Never Any End to Paris is a novel for anyone who has wanted to live in Paris, wanted to be a writer, went to Paris and failed its promise and offerings, tried to be a writer and failed its promise and offerings, loved Paris, hated Paris, loved Hemingway, hated Hemingway, wanted to live the life of A Moveable Feast but decades later, loved Marguerite Duras, hated Marguerite Duras, loved the idea of living in a writer’s garret, wanted to runaway to Paris to become a writer, or more specifically, a reincarnation of Hemingway himself and finally, this is a novel for everyone who likes novels. I am emphatically telling you it is virtually impossible to dislike this novel. Told from the point of view of a novelist about to give a lecture, it is clear that the “novelist” is thin scrim for the author. When the novelist was young, he spent two years in Paris trying to write a novel, The Lettered Assassin, while living in Marguerite Duras’s garret. He has returned to the city of Paris many years later as a successful writer, wondering through his old haunts with his wife and reminiscing about the unhappy years he spent failing his dream while running around Paris with the likes of Duras, Barthes, and Perec.
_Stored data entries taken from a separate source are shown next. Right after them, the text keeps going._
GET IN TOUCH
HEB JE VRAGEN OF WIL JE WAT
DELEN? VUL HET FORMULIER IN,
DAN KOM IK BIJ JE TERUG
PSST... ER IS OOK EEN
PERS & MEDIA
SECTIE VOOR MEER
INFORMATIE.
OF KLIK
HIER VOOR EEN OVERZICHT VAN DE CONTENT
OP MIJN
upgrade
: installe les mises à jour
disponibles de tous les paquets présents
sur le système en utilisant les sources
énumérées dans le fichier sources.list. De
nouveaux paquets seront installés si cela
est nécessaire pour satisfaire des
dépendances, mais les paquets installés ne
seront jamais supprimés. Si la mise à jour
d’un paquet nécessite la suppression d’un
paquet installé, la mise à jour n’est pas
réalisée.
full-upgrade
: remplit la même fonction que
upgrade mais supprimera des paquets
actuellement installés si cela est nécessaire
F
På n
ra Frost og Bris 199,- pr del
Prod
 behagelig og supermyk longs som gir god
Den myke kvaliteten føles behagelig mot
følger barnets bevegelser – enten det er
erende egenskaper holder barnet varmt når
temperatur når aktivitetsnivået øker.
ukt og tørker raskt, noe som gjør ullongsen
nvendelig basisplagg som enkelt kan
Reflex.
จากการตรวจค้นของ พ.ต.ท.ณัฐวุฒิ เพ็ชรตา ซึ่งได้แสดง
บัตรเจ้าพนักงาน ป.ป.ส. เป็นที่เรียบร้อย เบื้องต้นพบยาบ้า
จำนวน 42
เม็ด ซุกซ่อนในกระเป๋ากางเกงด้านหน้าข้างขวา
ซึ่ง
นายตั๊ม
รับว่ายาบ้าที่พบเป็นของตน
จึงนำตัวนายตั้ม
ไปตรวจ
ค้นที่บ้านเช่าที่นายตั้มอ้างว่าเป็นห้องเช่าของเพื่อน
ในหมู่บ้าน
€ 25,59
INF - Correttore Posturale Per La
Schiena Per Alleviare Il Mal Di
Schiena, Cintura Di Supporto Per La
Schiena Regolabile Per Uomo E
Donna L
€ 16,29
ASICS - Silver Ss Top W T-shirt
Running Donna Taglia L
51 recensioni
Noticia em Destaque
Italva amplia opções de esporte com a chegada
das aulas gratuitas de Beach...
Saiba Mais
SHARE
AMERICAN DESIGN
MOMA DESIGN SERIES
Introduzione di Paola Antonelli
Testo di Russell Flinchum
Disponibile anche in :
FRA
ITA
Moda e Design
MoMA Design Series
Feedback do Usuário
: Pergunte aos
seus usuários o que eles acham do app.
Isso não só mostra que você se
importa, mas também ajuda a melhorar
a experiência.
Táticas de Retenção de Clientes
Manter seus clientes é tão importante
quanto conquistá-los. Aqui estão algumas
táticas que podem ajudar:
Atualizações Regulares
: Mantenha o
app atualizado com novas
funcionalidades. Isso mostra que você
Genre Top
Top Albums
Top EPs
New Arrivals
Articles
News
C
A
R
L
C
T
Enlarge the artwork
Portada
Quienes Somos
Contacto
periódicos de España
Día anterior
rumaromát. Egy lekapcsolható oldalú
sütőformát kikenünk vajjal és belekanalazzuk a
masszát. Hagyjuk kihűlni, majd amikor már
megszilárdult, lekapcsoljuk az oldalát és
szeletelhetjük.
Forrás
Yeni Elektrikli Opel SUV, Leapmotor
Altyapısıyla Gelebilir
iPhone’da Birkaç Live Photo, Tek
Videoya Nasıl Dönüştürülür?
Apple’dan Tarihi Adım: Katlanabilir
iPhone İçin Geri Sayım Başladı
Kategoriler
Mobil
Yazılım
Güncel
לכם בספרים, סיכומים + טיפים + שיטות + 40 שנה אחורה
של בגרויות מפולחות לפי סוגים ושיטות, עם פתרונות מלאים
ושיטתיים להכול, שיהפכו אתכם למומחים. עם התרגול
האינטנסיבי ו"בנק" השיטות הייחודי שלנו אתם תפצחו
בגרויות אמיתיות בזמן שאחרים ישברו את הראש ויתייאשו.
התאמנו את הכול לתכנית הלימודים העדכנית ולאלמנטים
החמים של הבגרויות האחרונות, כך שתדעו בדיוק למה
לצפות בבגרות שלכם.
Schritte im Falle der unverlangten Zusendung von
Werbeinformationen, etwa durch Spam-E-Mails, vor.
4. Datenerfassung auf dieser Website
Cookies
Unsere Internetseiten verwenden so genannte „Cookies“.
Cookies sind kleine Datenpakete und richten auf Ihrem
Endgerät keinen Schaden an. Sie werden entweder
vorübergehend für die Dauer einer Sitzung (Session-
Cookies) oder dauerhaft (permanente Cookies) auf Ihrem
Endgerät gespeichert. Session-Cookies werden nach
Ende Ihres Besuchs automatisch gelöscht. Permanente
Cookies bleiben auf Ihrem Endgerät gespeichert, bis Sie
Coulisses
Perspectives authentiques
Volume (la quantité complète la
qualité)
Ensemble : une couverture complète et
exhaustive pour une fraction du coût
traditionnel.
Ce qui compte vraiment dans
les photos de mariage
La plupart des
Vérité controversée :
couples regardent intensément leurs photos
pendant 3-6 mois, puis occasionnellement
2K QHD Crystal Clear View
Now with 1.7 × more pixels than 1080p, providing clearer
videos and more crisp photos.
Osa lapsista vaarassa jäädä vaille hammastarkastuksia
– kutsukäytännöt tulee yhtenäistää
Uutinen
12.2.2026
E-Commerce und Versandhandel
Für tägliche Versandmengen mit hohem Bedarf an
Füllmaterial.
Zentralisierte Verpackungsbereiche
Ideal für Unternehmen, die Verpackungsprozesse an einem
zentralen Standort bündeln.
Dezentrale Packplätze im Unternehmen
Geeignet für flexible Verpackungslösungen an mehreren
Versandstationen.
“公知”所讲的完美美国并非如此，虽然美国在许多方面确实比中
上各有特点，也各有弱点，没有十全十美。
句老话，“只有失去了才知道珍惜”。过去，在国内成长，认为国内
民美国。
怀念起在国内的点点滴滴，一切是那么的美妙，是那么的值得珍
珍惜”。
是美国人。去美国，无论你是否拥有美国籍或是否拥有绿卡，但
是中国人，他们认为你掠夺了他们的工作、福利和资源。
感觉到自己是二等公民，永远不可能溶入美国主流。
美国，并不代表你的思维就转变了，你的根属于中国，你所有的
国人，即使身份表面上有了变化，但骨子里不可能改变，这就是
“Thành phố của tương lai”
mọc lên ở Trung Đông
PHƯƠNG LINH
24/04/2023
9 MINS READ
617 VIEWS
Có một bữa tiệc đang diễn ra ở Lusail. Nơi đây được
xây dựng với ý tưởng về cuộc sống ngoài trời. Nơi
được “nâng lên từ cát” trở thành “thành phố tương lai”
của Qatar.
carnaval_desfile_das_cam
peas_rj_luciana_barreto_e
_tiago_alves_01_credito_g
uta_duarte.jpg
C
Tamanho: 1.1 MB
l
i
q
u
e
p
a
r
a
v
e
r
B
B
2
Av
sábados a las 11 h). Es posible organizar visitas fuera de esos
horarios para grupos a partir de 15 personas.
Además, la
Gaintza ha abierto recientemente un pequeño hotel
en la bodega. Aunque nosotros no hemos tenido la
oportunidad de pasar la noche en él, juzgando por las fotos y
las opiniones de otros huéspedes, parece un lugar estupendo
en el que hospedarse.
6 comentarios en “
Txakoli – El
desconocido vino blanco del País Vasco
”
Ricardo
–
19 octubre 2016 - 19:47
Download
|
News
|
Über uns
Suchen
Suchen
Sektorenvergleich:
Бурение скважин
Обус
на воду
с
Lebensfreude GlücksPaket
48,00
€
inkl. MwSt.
But what is at the core of this novel is the myth of Hemingway. Whenever someone dreams of being a writer, it’s inevitable that they will discover Hemingway’s A Moveable Feast and begin plotting a way to while their days away in some Parisian café penning the next great novel. Our narrator is no exception and even takes it a step further by convincing himself that he looks like Hemingway, despite the protestations of others and the humiliation of being kicked out of a Hemingway look-a-like contest in a Key West bar. The beauty and tragedy of Hemingway was that he created a mythic image of himself as author—a man who runs with bulls and hunts wild animals, lives a life of adventure and daring, with barely enough time to dash off brilliant novels and short stories reeking of courage and masculinity—that was destined to snuff out Hemingway the man. Since this mythic image of Hemingway has been immortalized, it has hurdled through time capturing the dreams and imaginations of any would-be writer. This ideological literary behemoth refuses to jump the shark despite the mocking undertow for its cartoonish he-man extremes perfectly reflected in Woody Allen’s Midnight in Paris.
Writers don’t want to surrender this image go because it encapsulates a life lived as art, for art. This is why Never Any End to Paris is so brilliant. It’s a rebuttal to Mr. Hemingway in the form of a failed homage. Vila-Matas delivers in sophisticated prose, an ironic tale of trying to live the dream and being disappointed by it, with hilarious aplomb tempered by gloomy flourishes. In the end of his two-year journey, he concludes he is just a man who will find his own way through his life as a writer and it will never equal the life Hemingway created of himself as a writer. And thanks to Anne McLean’s integrity and dedication to Vita-Matas’s tone, there is no loss of his wit or self-deprecating style. This is a novel for all novelists and told as well as any tale Papa told. It is a love letter and a Dear John letter to Hemingway and should win for its creativity, honesty and courage to fail at living a dream.